Didn't take the Cal III test today after all. I went to class, but only to tell Prof Davis that one of my family members had died. Luckily he said that would be okay, and that he'd just count it like I missed it instead of giving me a zero. Knowing the assholish things he's done to screw me in the past, I almost was expecting him to tell me to shut up and take the test, cause death isn't a good enough excuse for him (despite being a good enough one for the University). Knowing him, he'd count points off because the tears smudged the ink on the paper. Bah.
Well, luckily enough he was okay with it. Just can't think straight after this morning's unexpected news. It's just now setting in about what happened. When Mom first told me, I did a triple take, as my brain just couldn't understand the words coming from her mouth. I just can't believe that Timmie's dead...

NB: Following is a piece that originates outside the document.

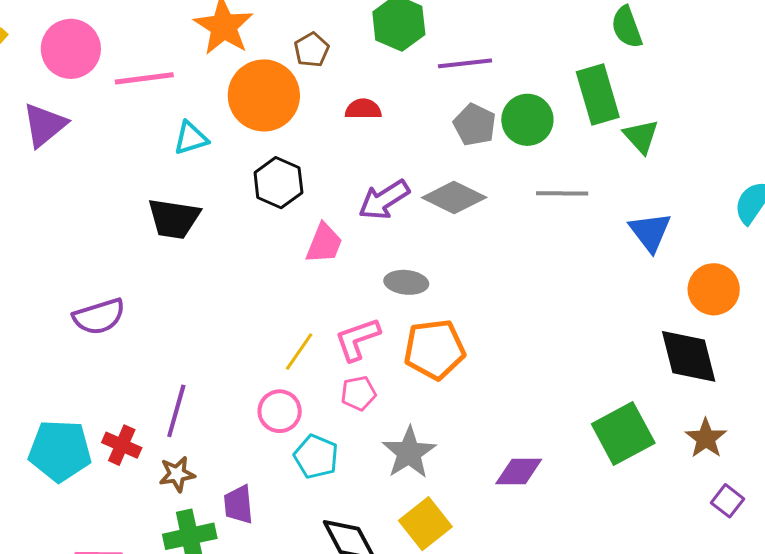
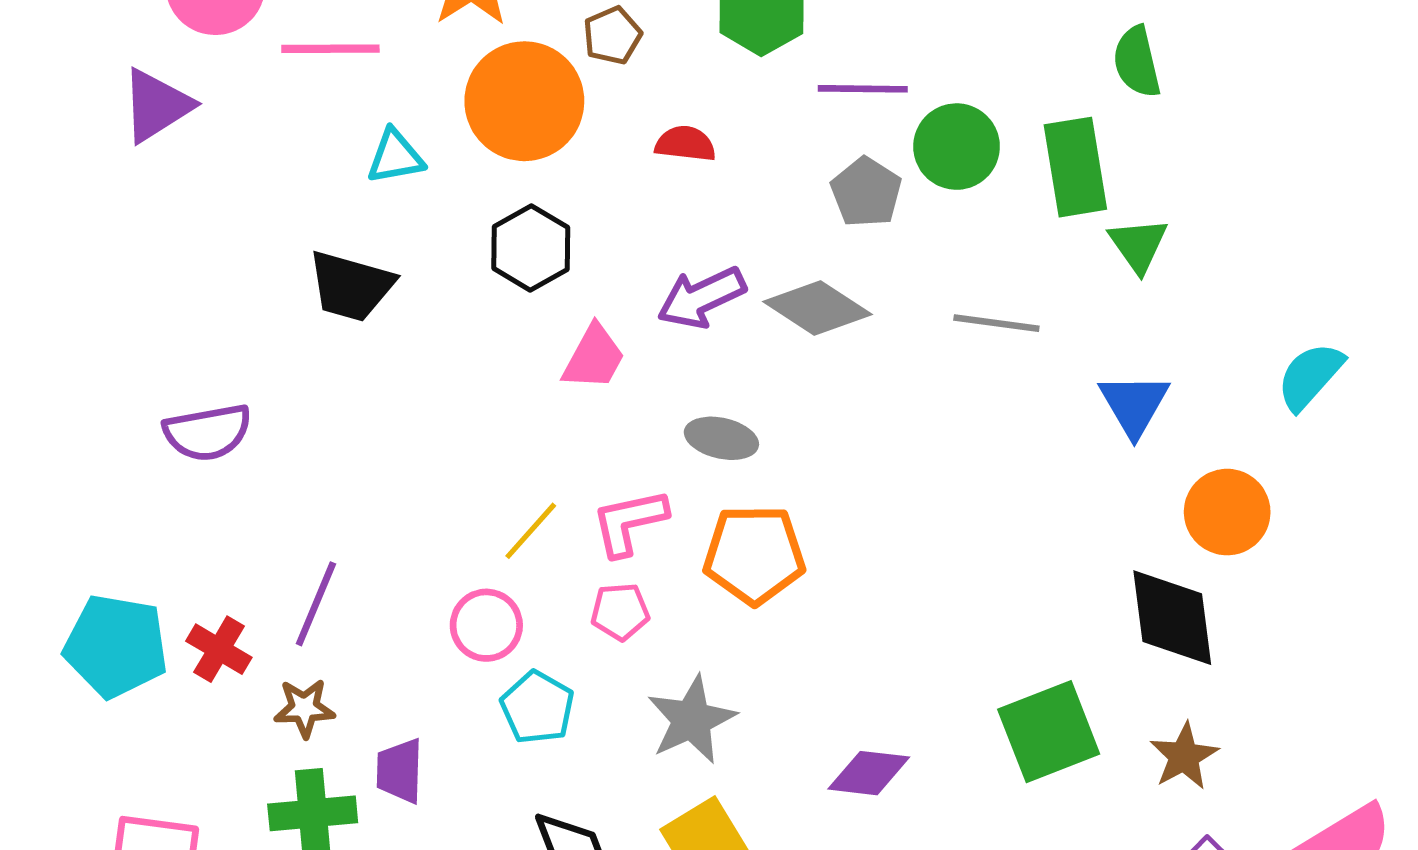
green circle: (527, 120) -> (957, 147), moved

It was just yesterday that lavender_moon
and I were hanging out with him and Pam on New Years, playing Trivial Pursuit and listining to Dr Demento CD's. He wanted to show me a song called Bulbous Bufont. He promised me that next time I came down during the week, we'd all head out to Trivia Night at Bojangles, since I haven't been able to show up to that since the summer break. Laura and I were both going to try to cut class and hang out with him for Mardi Gras later this month. I just can't believe that he's gone. It's an hour and a half later, and it's just now starting to sink in that he died this morning. If I talked to you on the phone and you were surprised that I wasn't crying, this is why. I loved Timmie - he wasn't just family, he was cool as hell to hang out with. Now that the fact that I'll never get to see him again is starting to sink it, it feels worse and worse. Even now, there's still a part of me deep inside that's hoping this is all some kind of sick joke, or that Mom actually said "Jimmy" or "Billy" or some other name, someone else but Timmie.
This is the first time I think I'll be really upset at seeing someone at a funeral since Paw-paw died. I was crushed when he died, but he was an old man and we knew it was coming. But Timmie....Timmie's not all that much older than I am. He's not an old man who already goes to the doctors once or twice a month for medicines and surguries and the like. He was too young to die. It wasn't his time; couldn't have been his time yet. This is the first time that someone so close to me has died so unexpectedly. I've had friends die in car wrecks before, but Timmie was family
When I first heard Mom's voice this morning, I could tell something was wrong. At first, I thought that she was getting worse herself. When I was tell that she was about to tell me that someone died, I automatically assumed that it was Uncle Pat. So did thespacecow
when I told him. So did lavender_moon
when he told her. If that had of been the case, I would have been all right. I would still miss him, but he's already lived out most of his life. He's getting up there in years, and already has to go to the doctor's one every week because of his deteriorating health. It would still be hurtful to lose him, but we would be more prepared for it. But Timmie was unexpected. And unexpected blows like that hurt a hell of a lot more.
Anyway, I just emailed my professors to let them know I'd be out of town later this week, and try to get what assignments I could from them. Since today's my light day, I think I'm going to turn off the lights and lie down for a while until my next class at eleven. I just feel like being alone right now.